Childhood Experiences

Written on Oct 20, 2019
Our Friday group continues to be such a source of profound joy. A few weeks ago we started to talk about "what you sow, thus shall you reap", "whatever is lovely, honorable....think on these things", self-fulfilling prophecy. It was just an off hand remark, but the two friends locked eyes with each other and then turned to us with mouth agape.(I do not know if I have ever said, or written "with mouth agape" before, but they literally had their jaws hanging open.) They blurted, "No one has ever told us this before." They said it was a life changing concept to them. They had no idea what they fed upon, would be what they became. How can this be? It is deeply embedded in Scripture, and also in psychology. How can they not know this? But they brought it up the next week again. They often say that they wonder what they were taught in school, that our hour on Friday nights are the best education they have ever had.
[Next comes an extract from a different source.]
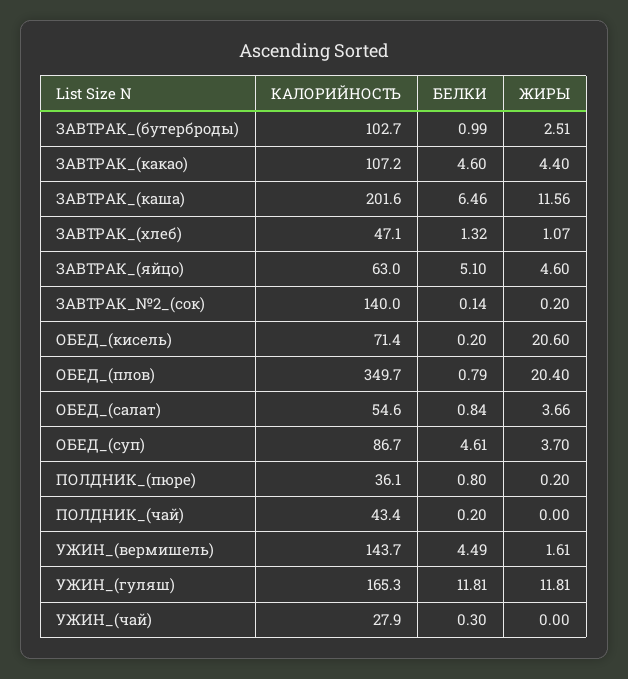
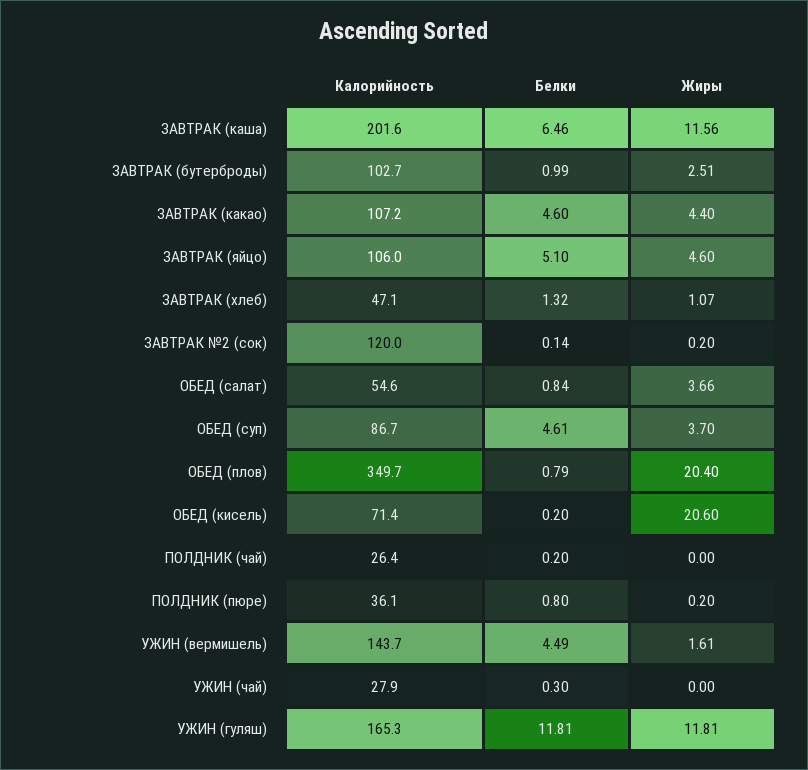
КАЛОРИЙНОСТЬ, ЗАВТРАК_(яйцо): 63 -> 106
КАЛОРИЙНОСТЬ, ЗАВТРАК_№2_(сок): 140 -> 120
КАЛОРИЙНОСТЬ, ПОЛДНИК_(чай): 43.4 -> 26.4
We assume they are being thankful for C teaching, but they also just make reference to general adult concepts. We are just astounded at times. So thankful to have this opportunity and these people in our lives.

On another note, my students just turned in their narrative/descriptive essays. They were to write about an incident from their childhood that had a deep impact. One of the essays told me a story that was exactly the same as a story told to me last year. It was unusual enough that I remembered it. I do not think that the student necessarily directly copied the English words, (there seemingly were too many mistakes for that to have been the choice), but the ideas were plagiarized. This made me suspicious that more of the students were not telling me stories from their childhood, but rather stories that were good stories and exemplified possible childhood lessons. I became a little jaded in my reading. Many told of running away, or changing a score on a test paper to take to their parents, or taking money from their parents, and so on. Inevitably the parents did not scold them but rather had platitudes to tell them about honesty, and fairness, etc. The students purportedly turned  over a new leaf after that. I started to think about my own childhood and how I treated my own children ....and I and they would have been in lots of trouble, not given platitudes. And then I thought about Chinese Tiger Mothers. I raised children in Taiwan and I am well aware how most children are treated, and maybe spoiled at times, but not kindly and gently. I have to do some thinking about how to address this to the students. There is no way that I can prove that their stories are not true, except for the one story that I remember directly, but I know that this is a deep issue. Teaching on any level is never without some difficulties.